At home, our schools and universities are not training high-value workers, and our economy is distorted by rent-seekers.

When my father began working as an engineer thirty years ago, his salary was in the RM1,000 to RM2,000 range. That is still the case for a young engineer starting today—despite massive inflation and rising costs of living. Things are so bad that most of these young workers — who by right should be skilled professionals, commanding high wages — are not even eligible to pay income tax.

It’s no wonder people are losing faith in Malaysia. We have no plan to fix our fundamentals.

Our school system discourages innovation in favour of accepting orders from above; our economic system stifles entrepreneurship in favour of corrupt rent-seeking.

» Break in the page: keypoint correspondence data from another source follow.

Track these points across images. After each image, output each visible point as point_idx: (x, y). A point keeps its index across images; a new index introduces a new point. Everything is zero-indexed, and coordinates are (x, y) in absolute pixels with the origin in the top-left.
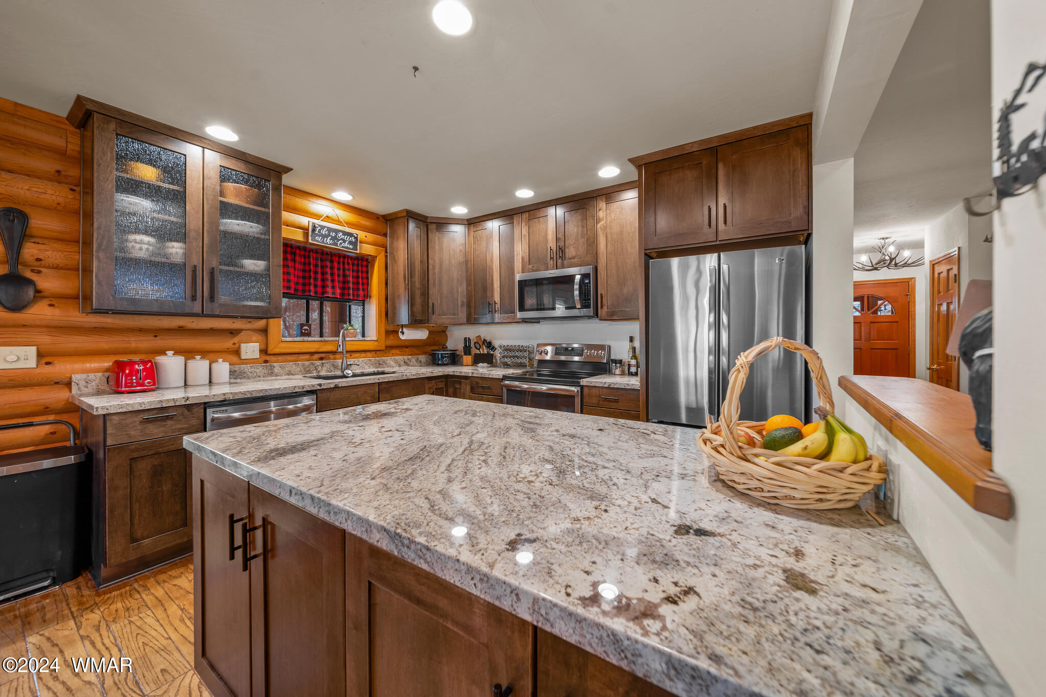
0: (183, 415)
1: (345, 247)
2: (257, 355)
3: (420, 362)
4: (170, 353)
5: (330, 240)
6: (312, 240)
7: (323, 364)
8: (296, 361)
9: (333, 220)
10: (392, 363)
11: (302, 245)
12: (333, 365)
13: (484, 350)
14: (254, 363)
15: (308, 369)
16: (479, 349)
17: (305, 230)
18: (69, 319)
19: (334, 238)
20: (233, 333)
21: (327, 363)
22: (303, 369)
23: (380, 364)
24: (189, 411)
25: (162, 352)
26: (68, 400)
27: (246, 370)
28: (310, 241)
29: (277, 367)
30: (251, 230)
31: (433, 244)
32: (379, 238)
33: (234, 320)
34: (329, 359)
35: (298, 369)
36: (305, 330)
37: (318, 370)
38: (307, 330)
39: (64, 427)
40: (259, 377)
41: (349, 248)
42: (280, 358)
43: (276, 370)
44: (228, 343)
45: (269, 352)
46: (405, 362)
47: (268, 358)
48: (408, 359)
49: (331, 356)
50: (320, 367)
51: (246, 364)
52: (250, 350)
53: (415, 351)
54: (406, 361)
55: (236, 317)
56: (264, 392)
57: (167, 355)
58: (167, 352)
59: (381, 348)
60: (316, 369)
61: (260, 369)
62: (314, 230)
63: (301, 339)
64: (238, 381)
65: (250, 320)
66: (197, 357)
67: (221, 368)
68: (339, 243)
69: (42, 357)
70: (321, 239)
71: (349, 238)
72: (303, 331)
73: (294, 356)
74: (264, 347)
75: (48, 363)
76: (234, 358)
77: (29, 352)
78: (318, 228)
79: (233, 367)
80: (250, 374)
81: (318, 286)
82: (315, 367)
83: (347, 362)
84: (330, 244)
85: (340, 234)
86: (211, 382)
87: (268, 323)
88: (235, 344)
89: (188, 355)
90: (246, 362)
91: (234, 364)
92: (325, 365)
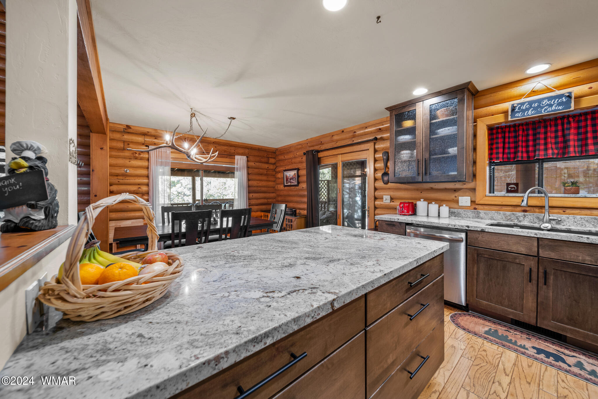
1: (552, 111)
2: (469, 204)
4: (422, 200)
5: (532, 111)
6: (511, 118)
7: (525, 216)
8: (499, 211)
11: (504, 124)
12: (538, 218)
14: (467, 209)
15: (509, 218)
17: (506, 113)
19: (535, 109)
20: (455, 190)
21: (530, 215)
25: (419, 199)
27: (461, 212)
29: (482, 215)
30: (449, 131)
33: (455, 183)
34: (535, 212)
35: (499, 216)
36: (511, 188)
37: (520, 219)
38: (514, 188)
40: (470, 218)
41: (560, 110)
42: (486, 207)
43: (481, 215)
44: (452, 196)
45: (476, 203)
47: (477, 207)
50: (522, 218)
51: (463, 209)
52: (465, 201)
55: (456, 182)
60: (518, 219)
61: (470, 213)
62: (513, 110)
63: (507, 195)
64: (453, 218)
65: (464, 183)
66: (433, 203)
67: (445, 210)
68: (543, 110)
69: (392, 199)
70: (521, 114)
71: (558, 101)
72: (509, 189)
73: (497, 207)
74: (473, 199)
75: (393, 202)
76: (454, 205)
77: (388, 197)
78: (518, 107)
79: (452, 210)
80: (464, 216)
81: (527, 152)
82: (517, 217)
83: (549, 216)
84: (532, 114)
85: (545, 101)
86: (439, 216)
87: (476, 184)
88: (456, 197)
89: (429, 202)
90: (462, 207)
91: (453, 208)
92: (527, 216)
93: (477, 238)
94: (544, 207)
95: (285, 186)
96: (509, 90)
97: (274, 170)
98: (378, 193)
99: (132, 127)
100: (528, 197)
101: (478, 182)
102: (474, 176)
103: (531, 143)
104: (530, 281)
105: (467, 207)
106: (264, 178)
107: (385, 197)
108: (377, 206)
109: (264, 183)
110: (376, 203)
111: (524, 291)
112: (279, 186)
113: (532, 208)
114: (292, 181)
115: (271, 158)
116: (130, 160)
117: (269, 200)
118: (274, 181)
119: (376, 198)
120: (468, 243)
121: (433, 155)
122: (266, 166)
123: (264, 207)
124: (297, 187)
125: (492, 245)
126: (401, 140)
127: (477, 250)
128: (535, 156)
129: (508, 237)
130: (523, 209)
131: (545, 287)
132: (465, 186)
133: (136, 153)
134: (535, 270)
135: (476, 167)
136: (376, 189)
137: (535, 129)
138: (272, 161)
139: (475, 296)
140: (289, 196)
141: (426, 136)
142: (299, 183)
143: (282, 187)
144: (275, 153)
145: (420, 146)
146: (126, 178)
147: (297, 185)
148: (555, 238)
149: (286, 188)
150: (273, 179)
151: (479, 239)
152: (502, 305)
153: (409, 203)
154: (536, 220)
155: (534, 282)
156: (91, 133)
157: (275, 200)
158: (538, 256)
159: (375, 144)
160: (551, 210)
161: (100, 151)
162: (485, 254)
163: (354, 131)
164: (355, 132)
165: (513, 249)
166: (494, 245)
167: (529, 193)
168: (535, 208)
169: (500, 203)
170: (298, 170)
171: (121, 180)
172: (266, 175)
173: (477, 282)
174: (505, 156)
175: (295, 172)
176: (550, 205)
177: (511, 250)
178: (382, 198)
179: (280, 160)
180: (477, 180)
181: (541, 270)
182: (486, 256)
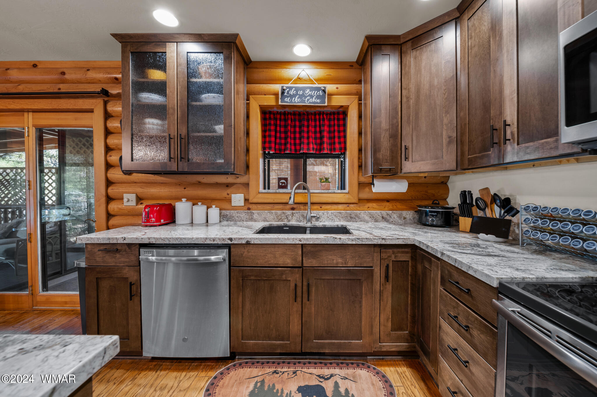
0: (126, 251)
1: (313, 103)
2: (242, 203)
3: (405, 218)
4: (184, 200)
5: (298, 98)
6: (281, 102)
8: (272, 210)
9: (305, 80)
10: (367, 218)
11: (275, 109)
12: (303, 216)
13: (497, 212)
14: (241, 209)
15: (280, 217)
16: (483, 210)
17: (276, 95)
19: (301, 97)
20: (228, 185)
21: (297, 213)
22: (275, 217)
23: (351, 218)
24: (129, 249)
25: (179, 199)
27: (234, 214)
28: (280, 103)
29: (255, 216)
31: (407, 69)
32: (353, 87)
33: (227, 176)
34: (300, 209)
35: (272, 217)
36: (282, 183)
37: (289, 219)
38: (284, 183)
40: (243, 221)
41: (317, 103)
42: (259, 206)
44: (223, 193)
45: (250, 201)
46: (383, 218)
47: (250, 206)
48: (388, 214)
49: (302, 207)
51: (236, 210)
52: (238, 199)
53: (399, 205)
54: (385, 216)
56: (179, 240)
57: (182, 201)
58: (182, 199)
59: (354, 201)
60: (287, 218)
61: (243, 215)
62: (283, 93)
63: (278, 191)
64: (225, 223)
65: (237, 176)
66: (200, 203)
67: (214, 212)
68: (306, 99)
69: (139, 200)
70: (290, 99)
71: (317, 93)
72: (280, 184)
73: (270, 205)
74: (247, 197)
75: (141, 204)
76: (225, 205)
77: (133, 197)
78: (286, 91)
79: (224, 212)
80: (237, 218)
81: (295, 144)
82: (286, 216)
83: (311, 213)
84: (298, 102)
85: (308, 91)
86: (207, 221)
87: (249, 178)
88: (228, 194)
89: (195, 202)
90: (236, 208)
91: (225, 209)
92: (294, 215)
93: (242, 254)
94: (307, 203)
96: (279, 69)
98: (113, 190)
100: (295, 193)
101: (251, 176)
102: (248, 167)
103: (297, 135)
104: (296, 301)
105: (240, 208)
107: (126, 196)
108: (112, 212)
110: (111, 206)
111: (291, 313)
113: (298, 205)
119: (109, 199)
120: (232, 264)
121: (193, 131)
125: (259, 262)
126: (144, 100)
127: (243, 271)
128: (300, 150)
129: (275, 247)
130: (291, 206)
131: (308, 302)
132: (239, 180)
134: (299, 284)
135: (249, 156)
136: (109, 183)
137: (300, 121)
139: (241, 337)
141: (182, 100)
145: (173, 114)
148: (316, 243)
151: (244, 255)
152: (270, 340)
153: (161, 206)
154: (302, 219)
155: (299, 299)
158: (302, 267)
159: (105, 103)
160: (312, 207)
162: (251, 276)
163: (62, 70)
164: (63, 73)
165: (280, 263)
166: (261, 261)
167: (295, 189)
168: (300, 205)
169: (272, 201)
173: (242, 316)
174: (277, 147)
176: (312, 201)
177: (277, 264)
178: (122, 199)
180: (251, 173)
181: (305, 283)
182: (252, 278)
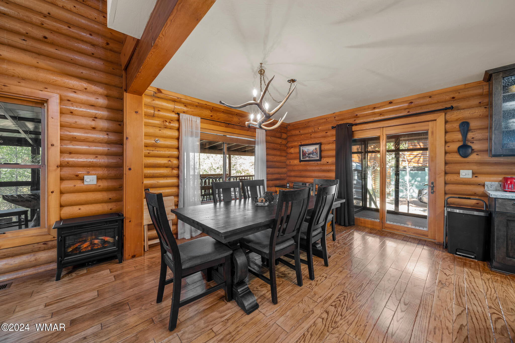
18: (484, 159)
26: (483, 192)
39: (481, 202)
69: (475, 174)
75: (476, 177)
77: (469, 172)
95: (301, 161)
97: (285, 145)
98: (450, 168)
99: (163, 91)
106: (278, 153)
107: (463, 172)
108: (447, 182)
109: (278, 158)
110: (446, 178)
112: (291, 161)
114: (311, 156)
115: (283, 133)
116: (160, 129)
117: (281, 175)
118: (285, 156)
119: (446, 173)
122: (279, 141)
123: (278, 182)
124: (319, 162)
133: (166, 121)
136: (446, 163)
138: (284, 136)
140: (306, 171)
142: (321, 157)
143: (296, 162)
144: (286, 128)
146: (156, 150)
147: (320, 160)
149: (301, 163)
150: (285, 154)
156: (125, 93)
157: (286, 175)
159: (445, 114)
161: (134, 115)
164: (411, 103)
170: (320, 144)
171: (151, 152)
172: (280, 150)
175: (317, 147)
178: (458, 173)
179: (292, 136)
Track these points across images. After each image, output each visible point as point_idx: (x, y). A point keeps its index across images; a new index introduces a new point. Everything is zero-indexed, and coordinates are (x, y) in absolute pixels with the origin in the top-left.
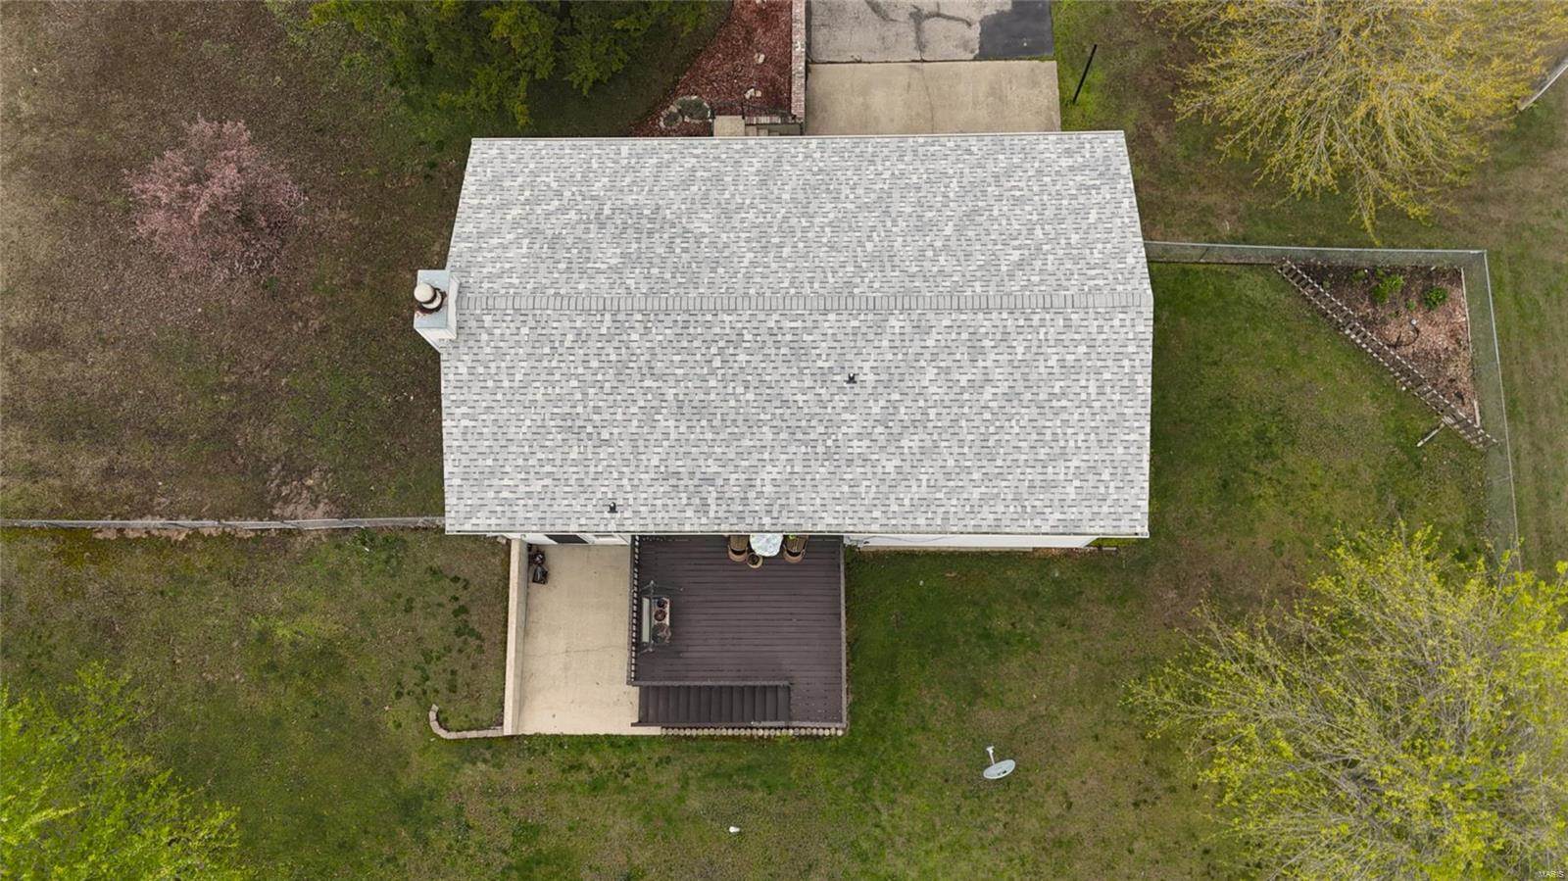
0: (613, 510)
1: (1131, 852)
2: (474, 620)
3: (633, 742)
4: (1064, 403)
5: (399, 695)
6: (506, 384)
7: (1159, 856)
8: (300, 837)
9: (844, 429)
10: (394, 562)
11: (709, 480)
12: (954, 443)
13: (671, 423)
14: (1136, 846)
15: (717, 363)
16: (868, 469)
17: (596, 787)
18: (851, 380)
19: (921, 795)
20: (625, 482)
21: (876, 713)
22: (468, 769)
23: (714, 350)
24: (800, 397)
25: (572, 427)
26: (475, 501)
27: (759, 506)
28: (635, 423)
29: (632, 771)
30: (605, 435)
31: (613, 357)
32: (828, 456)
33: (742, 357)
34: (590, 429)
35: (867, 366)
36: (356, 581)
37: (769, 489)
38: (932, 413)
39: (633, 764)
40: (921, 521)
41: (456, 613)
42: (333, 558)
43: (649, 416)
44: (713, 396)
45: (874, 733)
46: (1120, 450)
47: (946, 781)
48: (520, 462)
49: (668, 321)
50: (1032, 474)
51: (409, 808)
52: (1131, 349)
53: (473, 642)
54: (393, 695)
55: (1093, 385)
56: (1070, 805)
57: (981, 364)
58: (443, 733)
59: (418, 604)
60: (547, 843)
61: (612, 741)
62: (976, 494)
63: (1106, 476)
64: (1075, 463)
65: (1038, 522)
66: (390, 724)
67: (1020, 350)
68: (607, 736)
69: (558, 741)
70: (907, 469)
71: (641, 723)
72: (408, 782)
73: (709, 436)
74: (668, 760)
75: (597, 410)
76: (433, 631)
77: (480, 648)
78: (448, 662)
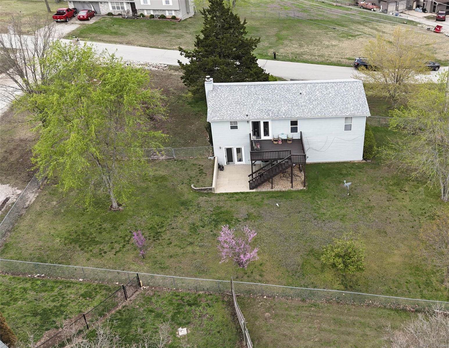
0: (247, 116)
1: (389, 209)
2: (204, 171)
3: (248, 193)
4: (347, 95)
5: (182, 184)
6: (223, 97)
7: (397, 210)
9: (300, 101)
10: (183, 163)
11: (270, 110)
12: (325, 102)
13: (261, 101)
14: (390, 208)
15: (271, 92)
16: (306, 107)
17: (237, 200)
18: (301, 93)
19: (329, 199)
20: (250, 111)
21: (314, 186)
22: (201, 197)
23: (270, 90)
24: (290, 97)
25: (237, 103)
26: (215, 115)
27: (282, 114)
28: (252, 102)
29: (248, 197)
30: (245, 104)
31: (248, 92)
32: (297, 105)
33: (276, 91)
34: (242, 103)
35: (304, 92)
36: (172, 166)
37: (284, 111)
38: (319, 98)
39: (248, 196)
40: (319, 115)
41: (199, 170)
42: (167, 163)
43: (255, 101)
44: (270, 97)
45: (314, 189)
46: (361, 102)
47: (335, 196)
48: (226, 109)
49: (260, 87)
50: (343, 107)
51: (183, 204)
52: (359, 87)
53: (204, 175)
54: (181, 184)
55: (353, 93)
56: (370, 201)
57: (328, 91)
58: (195, 188)
59: (189, 169)
60: (223, 210)
61: (242, 193)
62: (331, 110)
63: (359, 106)
64: (351, 104)
65: (345, 114)
66: (180, 189)
67: (336, 88)
68: (240, 192)
69: (227, 194)
70: (315, 107)
71: (250, 189)
72: (183, 199)
73: (269, 103)
74: (258, 195)
75: (244, 100)
76: (193, 173)
77: (206, 175)
78: (197, 178)
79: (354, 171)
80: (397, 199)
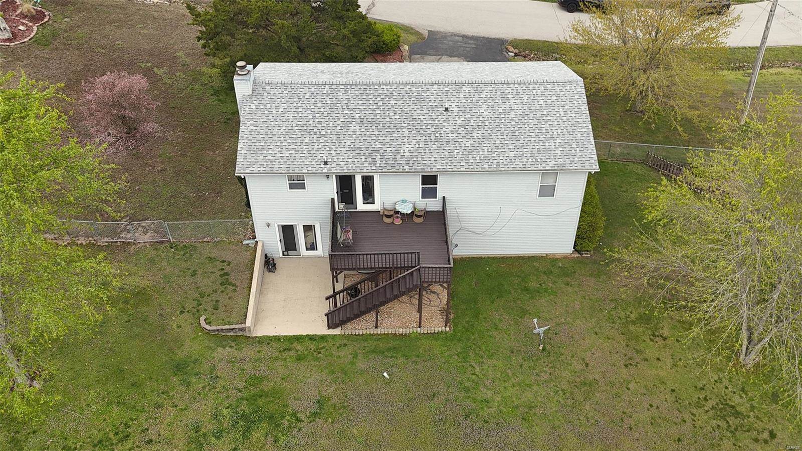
0: (326, 163)
1: (628, 389)
2: (232, 278)
3: (323, 338)
4: (549, 118)
5: (182, 312)
6: (274, 112)
7: (645, 391)
8: (107, 379)
9: (444, 129)
10: (188, 255)
11: (377, 151)
12: (499, 134)
13: (357, 127)
14: (630, 386)
15: (380, 104)
16: (457, 145)
17: (299, 359)
18: (447, 109)
19: (498, 360)
20: (333, 152)
21: (468, 322)
22: (220, 349)
23: (379, 99)
24: (421, 117)
25: (306, 129)
26: (253, 160)
27: (403, 161)
28: (339, 128)
29: (322, 351)
30: (323, 132)
31: (329, 102)
32: (437, 140)
33: (393, 102)
34: (315, 130)
35: (453, 105)
36: (164, 263)
37: (407, 154)
38: (487, 123)
39: (324, 348)
40: (486, 166)
41: (221, 276)
42: (153, 253)
43: (346, 125)
44: (378, 117)
45: (467, 330)
46: (579, 135)
47: (512, 352)
48: (279, 144)
49: (357, 88)
50: (539, 146)
51: (179, 368)
52: (577, 97)
53: (231, 288)
54: (178, 312)
55: (561, 112)
56: (587, 365)
57: (507, 103)
58: (207, 327)
59: (200, 272)
60: (267, 386)
61: (311, 338)
62: (512, 154)
63: (574, 146)
64: (558, 141)
65: (544, 165)
66: (175, 326)
67: (525, 98)
68: (308, 335)
69: (277, 339)
70: (476, 145)
71: (329, 327)
72: (180, 355)
73: (376, 133)
74: (345, 345)
75: (320, 123)
76: (206, 283)
77: (235, 291)
78: (214, 297)
79: (554, 282)
80: (646, 360)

Our prosperity is pump-primed by petroleum and forestry — when we run out of these resources, without any human capital or meaningful industrial enterprises, our economy will collapse.

Instead of bravely confronting these realities, Prime Minister Najib is content to proclaim our recovery from the global recession — as if all will be nice and dandy now.

He should be announcing an ambitious policy to reverse our capital outflows, reduce our dependence on natural resources, and improve our human capital.

This is a crisis in the making — with no investment, we cannot build up our industry, and with no human capital, we cannot compete in the knowledge economy; the problem goes beyond a short-term recession.

But these things do not concern Najib’s regime.

After all, this is a regime of propaganda, not results. The government under Najib now brazenly seizes books it doesn’t like from bookstores across the country. It blatantly rewrites history by contradicting Tengku Razaleigh, who helped draw up the original petroleum royalty agreements with the states.

There is no policymaking here—just propaganda.

The Barisan Nasional government is simply a ship of fools, content to lead us to disaster. They have no vision for the country, no idea of the massive challenges we face or any intention to face such challenges to begin with.

All this government does is pat itself on the back for putting on a good show. We deserve a government which lives in reality, not the neverland of 1 Malaysia. Why is this regime of “no action, talk only” supposed to be so much better than the alternatives?